For years, the Trump administration has argued that limited capacity at ports of entry led to its policy of turning back asylum seekers at the U.S.-Mexico border (the “turnback policy”). But a recent amicus—or “friend of the court”—brief filed in a lawsuit challenging this policy argues that the true justification is racial hostility.
In the lawsuit, Al Otro Lado, et. al., v. Wolf, plaintiffs argue that the administration’s motivation for the turnback policy is a desire to deter asylum seekers from coming to the United States.
This amicus brief—filed on behalf of the Haitian Bridge Alliance, the Institute for Justice & Democracy in Haiti, and immigration scholars—helps explain how the historically discriminatory treatment of Haitian and Black migrants informs current policy choices, including the treatment of asylum seekers, who are largely Black, Indigenous, and other people of color.
Many trace the turnback policy to the arrival of a large number of Haitians in Tijuana, on the U.S.-Mexico border, in May 2016. In response, U.S. Customs and Border Protection (CBP) applied a practice known as “metering” to the Haitian migrants.
When metering, CBP officials refuse to process certain noncitizens, including asylum seekers, when they arrive at the border, instead making them wait in Mexico until some future—and often unspecified—date.
The metering of Haitians in May 2016 was not the first—nor would it be the last—time that Haitians and other Black migrants were discriminated against in U.S. immigration policy. The brief puts the turnback policy in the context of discriminatory immigration laws.
This history started with the first U.S. naturalization law in 1790, which only allowed “free white person[s]” to become U.S. citizens through naturalization. It took nearly 100 years and the passage of the 14th Amendment—guaranteeing equal protection under the law—before the law was amended to include persons of “African nativity and . . . descent.”
The amicus brief also describes repeated previous attempts by the U.S. government to keep Haitians from seeking protection in this country. These policies involved both preventing Haitians from making it to the United States and making life more difficult for them here.
For example, the U.S. government formed the Mass Immigration Emergency Plan in 1983 after Haitians began coming to the United States in large numbers. This plan created 10,000 beds for immigration detention purposes. Prior to the 1980’s, the government rarely detained people for immigration violations.
Haitians detained under the new plan took their cases to court. A federal court found that “more Haitians are being detained and for longer periods of time than non-Haitians.” The court also found that non-Haitians had a better chance of being released at the border with a date to check-in with immigration authorities than Haitians.
Recently, the Trump administration ended the Haitian Family Reunification Parole Program and Temporary Protected Status for Haitians, which provided temporary immigration relief to those impacted by the devasting 2010 earthquake in Haiti. It also removed Haiti from the list of countries whose citizens could participate in certain temporary U.S. work visa programs.
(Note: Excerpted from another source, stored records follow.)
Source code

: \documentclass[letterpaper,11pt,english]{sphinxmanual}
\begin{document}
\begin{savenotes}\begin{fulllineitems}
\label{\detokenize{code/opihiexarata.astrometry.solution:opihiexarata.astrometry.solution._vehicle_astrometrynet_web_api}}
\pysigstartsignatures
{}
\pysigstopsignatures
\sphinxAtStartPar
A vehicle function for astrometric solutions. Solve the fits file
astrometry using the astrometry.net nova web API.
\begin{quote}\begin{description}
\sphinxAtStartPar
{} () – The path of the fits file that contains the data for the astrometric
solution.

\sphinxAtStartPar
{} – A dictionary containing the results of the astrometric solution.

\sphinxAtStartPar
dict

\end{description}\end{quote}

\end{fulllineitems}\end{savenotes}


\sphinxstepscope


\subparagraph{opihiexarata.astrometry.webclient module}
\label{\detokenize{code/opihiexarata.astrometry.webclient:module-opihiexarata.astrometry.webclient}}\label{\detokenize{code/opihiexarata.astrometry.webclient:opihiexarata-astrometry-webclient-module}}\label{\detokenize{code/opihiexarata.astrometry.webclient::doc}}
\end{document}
“The indisputable common denominator for this disparate treatment of Haitians and Africans is the color of their skin,” the brief argues. It has nothing to do with “capacity constraints, or even on the legitimacy of migrants’ asylum claims” but is based on the Trump administration’s exclusionist agenda, “perpetuating racist and xenophobic opposition to Haitian and Black migrants.”
Following the metering of Haitians in the summer of 2016 in Tijuana, metering and similar practices spread to ports of entry across the U.S.-Mexico border. These practices were applied to asylum seekers regardless of nationality, though largely still Black, Indigenous, and other people of color.
Part of our nation’s struggle with its history of systemic racism is recognizing and addressing the past. For migrants of African descent, particularly Haitians, our past includes disproportionate detention rates, higher bonds, a higher percentage of family detention, and “among the highest asylum denial rates, when compared to their non-African peers,” the brief’s authors write.
We cannot ignore these realities as we seek justice and understanding of our current immigration law and policy.